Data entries
#####

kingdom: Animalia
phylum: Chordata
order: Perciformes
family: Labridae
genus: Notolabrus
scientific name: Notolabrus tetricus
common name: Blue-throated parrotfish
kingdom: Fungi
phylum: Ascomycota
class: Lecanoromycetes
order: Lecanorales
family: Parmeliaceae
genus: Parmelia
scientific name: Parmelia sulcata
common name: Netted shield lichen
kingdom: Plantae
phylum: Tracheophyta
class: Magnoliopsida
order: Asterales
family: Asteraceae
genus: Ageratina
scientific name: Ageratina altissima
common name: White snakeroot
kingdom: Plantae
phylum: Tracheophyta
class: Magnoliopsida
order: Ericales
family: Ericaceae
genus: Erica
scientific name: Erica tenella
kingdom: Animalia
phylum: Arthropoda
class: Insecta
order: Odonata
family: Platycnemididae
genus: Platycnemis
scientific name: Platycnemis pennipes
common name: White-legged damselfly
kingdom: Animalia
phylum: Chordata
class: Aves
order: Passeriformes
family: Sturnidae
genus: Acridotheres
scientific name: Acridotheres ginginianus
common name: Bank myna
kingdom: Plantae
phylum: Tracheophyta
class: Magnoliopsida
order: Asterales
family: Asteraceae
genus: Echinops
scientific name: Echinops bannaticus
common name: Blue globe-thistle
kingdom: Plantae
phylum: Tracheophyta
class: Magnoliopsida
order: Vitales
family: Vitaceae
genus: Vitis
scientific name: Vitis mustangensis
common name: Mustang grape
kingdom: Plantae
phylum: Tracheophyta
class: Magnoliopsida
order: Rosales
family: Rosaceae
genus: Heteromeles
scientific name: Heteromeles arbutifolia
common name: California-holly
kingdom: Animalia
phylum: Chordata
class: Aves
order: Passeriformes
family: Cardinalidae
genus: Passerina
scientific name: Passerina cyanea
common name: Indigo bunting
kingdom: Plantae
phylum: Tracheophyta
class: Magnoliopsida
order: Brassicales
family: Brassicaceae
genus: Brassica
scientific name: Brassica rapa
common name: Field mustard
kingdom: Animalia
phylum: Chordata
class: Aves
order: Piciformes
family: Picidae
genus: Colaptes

#####

Required task
Change every "common name" in the records above to "vernacular name". Leave everything else unchanged.

Worked solution
kingdom: Animalia
phylum: Chordata
order: Perciformes
family: Labridae
genus: Notolabrus
scientific name: Notolabrus tetricus
vernacular name: Blue-throated parrotfish
kingdom: Fungi
phylum: Ascomycota
class: Lecanoromycetes
order: Lecanorales
family: Parmeliaceae
genus: Parmelia
scientific name: Parmelia sulcata
vernacular name: Netted shield lichen
kingdom: Plantae
phylum: Tracheophyta
class: Magnoliopsida
order: Asterales
family: Asteraceae
genus: Ageratina
scientific name: Ageratina altissima
vernacular name: White snakeroot
kingdom: Plantae
phylum: Tracheophyta
class: Magnoliopsida
order: Ericales
family: Ericaceae
genus: Erica
scientific name: Erica tenella
kingdom: Animalia
phylum: Arthropoda
class: Insecta
order: Odonata
family: Platycnemididae
genus: Platycnemis
scientific name: Platycnemis pennipes
vernacular name: White-legged damselfly
kingdom: Animalia
phylum: Chordata
class: Aves
order: Passeriformes
family: Sturnidae
genus: Acridotheres
scientific name: Acridotheres ginginianus
vernacular name: Bank myna
kingdom: Plantae
phylum: Tracheophyta
class: Magnoliopsida
order: Asterales
family: Asteraceae
genus: Echinops
scientific name: Echinops bannaticus
vernacular name: Blue globe-thistle
kingdom: Plantae
phylum: Tracheophyta
class: Magnoliopsida
order: Vitales
family: Vitaceae
genus: Vitis
scientific name: Vitis mustangensis
vernacular name: Mustang grape
kingdom: Plantae
phylum: Tracheophyta
class: Magnoliopsida
order: Rosales
family: Rosaceae
genus: Heteromeles
scientific name: Heteromeles arbutifolia
vernacular name: California-holly
kingdom: Animalia
phylum: Chordata
class: Aves
order: Passeriformes
family: Cardinalidae
genus: Passerina
scientific name: Passerina cyanea
vernacular name: Indigo bunting
kingdom: Plantae
phylum: Tracheophyta
class: Magnoliopsida
order: Brassicales
family: Brassicaceae
genus: Brassica
scientific name: Brassica rapa
vernacular name: Field mustard
kingdom: Animalia
phylum: Chordata
class: Aves
order: Piciformes
family: Picidae
genus: Colaptes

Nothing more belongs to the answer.